(Records from a collection)
· · · · ·

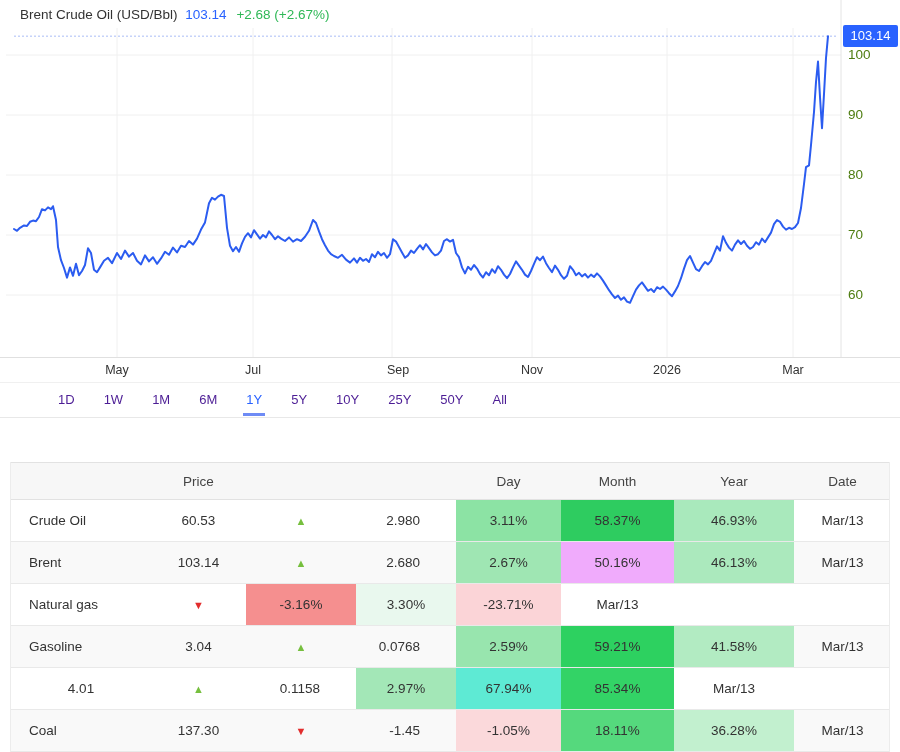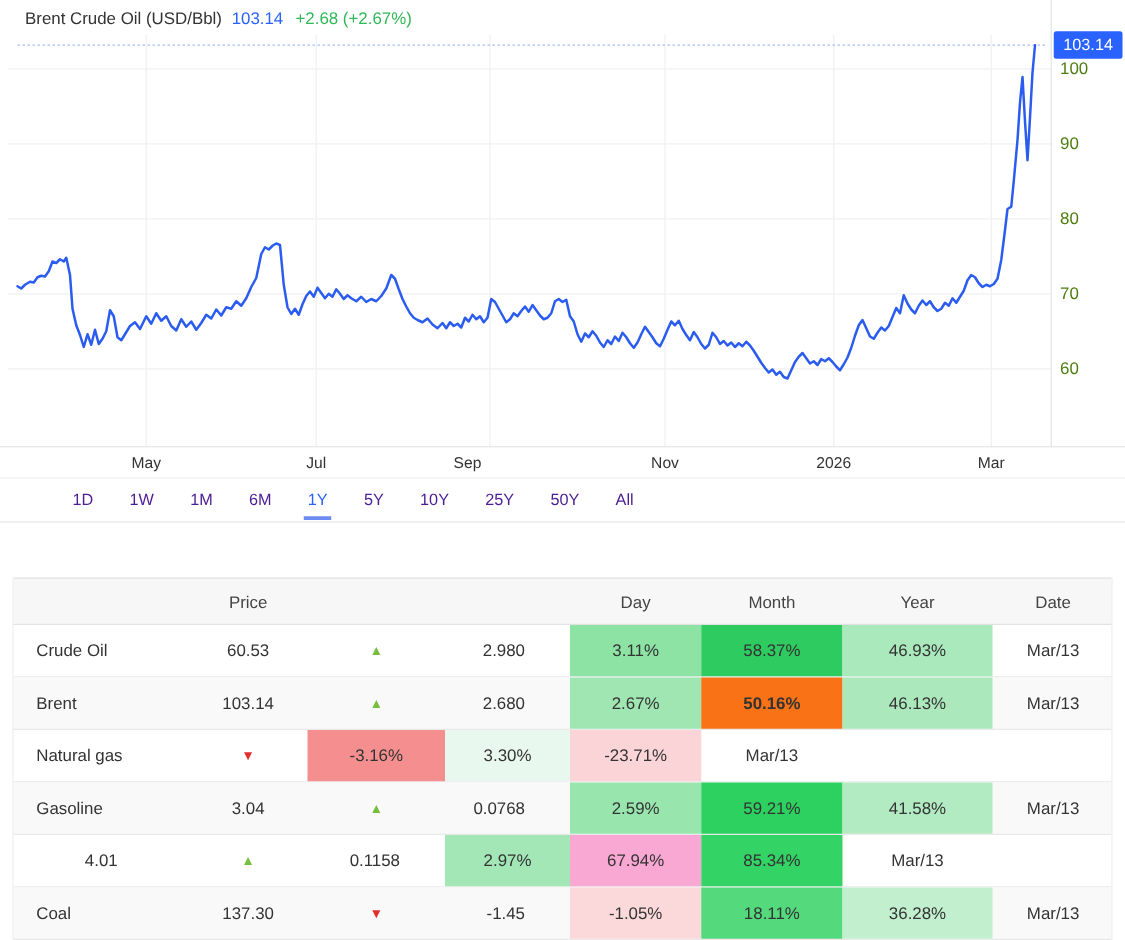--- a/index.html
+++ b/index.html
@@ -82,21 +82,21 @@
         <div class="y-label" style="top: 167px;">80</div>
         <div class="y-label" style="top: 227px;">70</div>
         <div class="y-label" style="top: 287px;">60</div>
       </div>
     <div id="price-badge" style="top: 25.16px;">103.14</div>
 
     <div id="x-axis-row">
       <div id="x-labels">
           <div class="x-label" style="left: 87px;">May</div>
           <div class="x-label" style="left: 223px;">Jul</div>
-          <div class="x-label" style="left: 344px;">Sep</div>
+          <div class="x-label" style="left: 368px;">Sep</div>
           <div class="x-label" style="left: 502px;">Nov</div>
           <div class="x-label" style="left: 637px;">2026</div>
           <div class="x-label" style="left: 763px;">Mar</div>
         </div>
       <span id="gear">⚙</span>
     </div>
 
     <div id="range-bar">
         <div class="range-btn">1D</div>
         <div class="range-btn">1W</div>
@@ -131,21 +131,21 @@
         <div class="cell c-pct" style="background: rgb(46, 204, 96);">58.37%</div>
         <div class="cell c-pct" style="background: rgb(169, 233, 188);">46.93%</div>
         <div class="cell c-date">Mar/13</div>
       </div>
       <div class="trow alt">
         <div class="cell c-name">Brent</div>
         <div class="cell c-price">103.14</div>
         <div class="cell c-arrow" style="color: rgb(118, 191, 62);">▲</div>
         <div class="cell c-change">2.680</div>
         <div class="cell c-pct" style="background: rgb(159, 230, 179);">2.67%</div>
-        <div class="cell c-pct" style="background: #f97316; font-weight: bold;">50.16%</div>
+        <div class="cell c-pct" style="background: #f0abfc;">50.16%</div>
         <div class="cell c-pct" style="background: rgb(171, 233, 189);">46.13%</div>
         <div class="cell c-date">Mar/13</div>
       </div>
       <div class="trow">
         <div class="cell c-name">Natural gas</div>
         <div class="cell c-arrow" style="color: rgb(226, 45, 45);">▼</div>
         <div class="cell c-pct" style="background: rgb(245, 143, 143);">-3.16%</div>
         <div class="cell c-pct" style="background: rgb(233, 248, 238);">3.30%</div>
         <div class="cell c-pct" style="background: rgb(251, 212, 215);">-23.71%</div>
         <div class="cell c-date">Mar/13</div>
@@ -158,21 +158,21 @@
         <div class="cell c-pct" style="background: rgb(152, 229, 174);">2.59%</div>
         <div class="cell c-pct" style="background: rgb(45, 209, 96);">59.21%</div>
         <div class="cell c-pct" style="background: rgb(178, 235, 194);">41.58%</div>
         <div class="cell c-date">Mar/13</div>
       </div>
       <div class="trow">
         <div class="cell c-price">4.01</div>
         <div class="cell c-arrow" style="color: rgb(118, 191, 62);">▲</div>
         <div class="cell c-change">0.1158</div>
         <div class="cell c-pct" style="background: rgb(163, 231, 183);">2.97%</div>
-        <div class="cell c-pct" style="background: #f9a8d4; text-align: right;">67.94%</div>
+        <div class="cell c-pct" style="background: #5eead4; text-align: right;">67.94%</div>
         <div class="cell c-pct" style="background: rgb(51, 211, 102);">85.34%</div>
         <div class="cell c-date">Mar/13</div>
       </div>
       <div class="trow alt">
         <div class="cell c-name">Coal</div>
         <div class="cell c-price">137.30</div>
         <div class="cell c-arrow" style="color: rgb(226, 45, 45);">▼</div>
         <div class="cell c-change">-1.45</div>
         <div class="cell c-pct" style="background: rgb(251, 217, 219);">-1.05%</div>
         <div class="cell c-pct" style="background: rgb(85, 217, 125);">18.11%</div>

· · · · ·

▸ Your objective
Which lines above contain the word "price"? Show each of them.

▸ Exercise response
     <div id="price-badge" style="top: 25.16px;">103.14</div>
         <div class="cell c-price">103.14</div>
         <div class="cell c-price">4.01</div>
         <div class="cell c-price">137.30</div>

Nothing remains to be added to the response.